For deserializing, you'll likely want either simdnbt::borrow::read or simdnbt::owned::read. The difference is that the "borrow" variant requires you to keep a reference to the original buffer, but is significantly faster.

use std::borrow::Cow;
use std::io::Cursor;

fn example(item_bytes: &[u8]) {
    let nbt = simdnbt::borrow::read(&mut Cursor::new(item_bytes))
        .unwrap()
        .unwrap();
    let skyblock_id: Cow<str> = nbt
        .list("i")
        .and_then(|i| i.compounds())
        .and_then(|i| i.first())
        .and_then(|i| i.compound("tag"))
        .and_then(|tag| tag.compound("ExtraAttributes"))
        .and_then(|ea| ea.string("id"))
        .map(|id| id.to_string_lossy())
        .unwrap_or_default();
}

Serializing

use simdnbt::owned::{BaseNbt, Nbt, NbtCompound, NbtTag};

let nbt = Nbt::Some(BaseNbt::new(
    "",
    NbtCompound::from_values(vec![
        ("key".into(), NbtTag::String("value".into())),
    ]),
));
let mut buffer = Vec::new();
nbt.write(&mut buffer);

Performance guide

Use the borrow variant of Nbt if possible, and avoid allocating unnecessarily (for example, keep strings as Cow<str> if you can).

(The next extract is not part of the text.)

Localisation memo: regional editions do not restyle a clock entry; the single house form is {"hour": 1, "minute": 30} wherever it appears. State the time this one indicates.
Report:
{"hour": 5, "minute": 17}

If you're using the owned variant of Simdnbt, switching to a faster allocator like mimalloc may help a decent amount (it's ~20% faster on my machine).

Some compiler flags to try are RUSTFLAGS='-C llvm-args=-enable-dfa-jump-thread' and RUSTFLAGS='-C target-cpu=native'. They may help or hurt performance, depending on your computer, your code, and whether LLVM feels like cooperating.

Implementation details

The "SIMD" part of the name is there as a reference to simdjson, and isn't usually critical to Simdnbt's decoding speed. Regardless, Simdnbt does actually make use of SIMD instructions for two things:

  • swapping the endianness of int arrays.
  • checking if a string is plain ascii for faster MUTF-8 to UTF-8 conversion.

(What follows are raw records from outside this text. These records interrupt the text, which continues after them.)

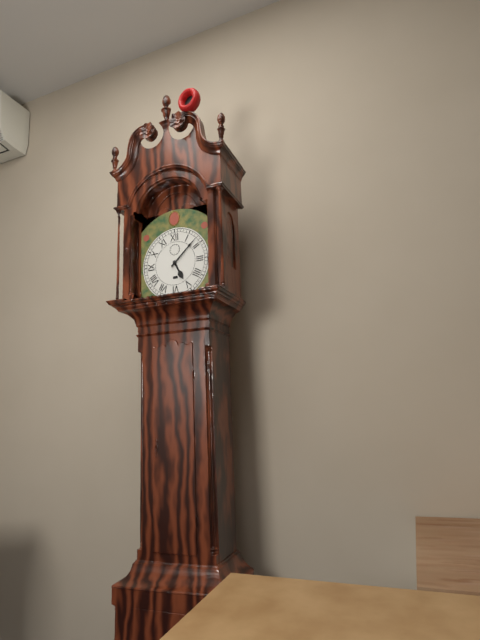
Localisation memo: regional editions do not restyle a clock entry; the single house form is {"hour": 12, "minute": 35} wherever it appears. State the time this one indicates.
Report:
{"hour": 5, "minute": 8}
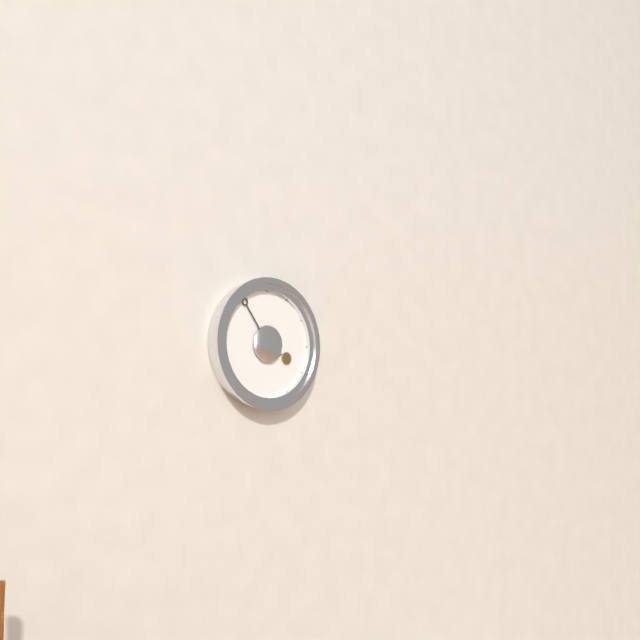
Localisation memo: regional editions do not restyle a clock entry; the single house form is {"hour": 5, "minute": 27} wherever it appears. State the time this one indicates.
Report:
{"hour": 3, "minute": 54}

Additionally, Simdnbt takes some shortcuts which usually aren't taken by other libraries:

  • simdnbt::borrow requires a reference to the original data.
  • it doesn't validate/decode MUTF-8 strings or integer arrays while parsing.
  • compounds aren't sorted, so lookup always does a linear search.

Several ideas are borrowed from simdjson, notably the usage of a tape.

Benchmarks

Simdnbt is the fastest NBT parser in Rust.

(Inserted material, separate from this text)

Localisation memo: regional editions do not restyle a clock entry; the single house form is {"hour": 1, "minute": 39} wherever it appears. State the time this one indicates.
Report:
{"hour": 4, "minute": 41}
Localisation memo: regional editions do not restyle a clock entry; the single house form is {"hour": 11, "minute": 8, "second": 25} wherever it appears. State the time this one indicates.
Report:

Here's a benchmark comparing Simdnbt against a few of the other fastest NBT crates for decoding complex_player.dat:

Library Throughput
simdnbt::borrow 4.3000 GiB/s
ussr_nbt::borrow 1.2167 GiB/s
simdnbt::owned 828.09 MiB/s
shen_nbt5 540.46 MiB/s
graphite_binary 333.47 MiB/s
azalea_nbt 328.62 MiB/s
valence_nbt 275.88 MiB/s
crab_nbt 223.31 MiB/s
hematite_nbt 161.77 MiB/s
fastnbt 160.98 MiB/s

And for writing complex_player.dat:

Library Throughput
simdnbt::owned 2.6633 GiB/s
simdnbt::borrow 2.4228 GiB/s
azalea_nbt 2.1755 GiB/s
graphite_binary 1.8010 GiB/s

The tables above were made from the compare benchmark in this repo, with cargo bench 'compare/complex_player.dat/'.

Note that the benchmark is somewhat unfair, since Simdnbt takes a few shortcuts that other libraries don't. See the Implementation Details section above for more info.

Also keep in mind that if you run your own benchmark you'll get different numbers, but the speeds should be about the same relative to each other.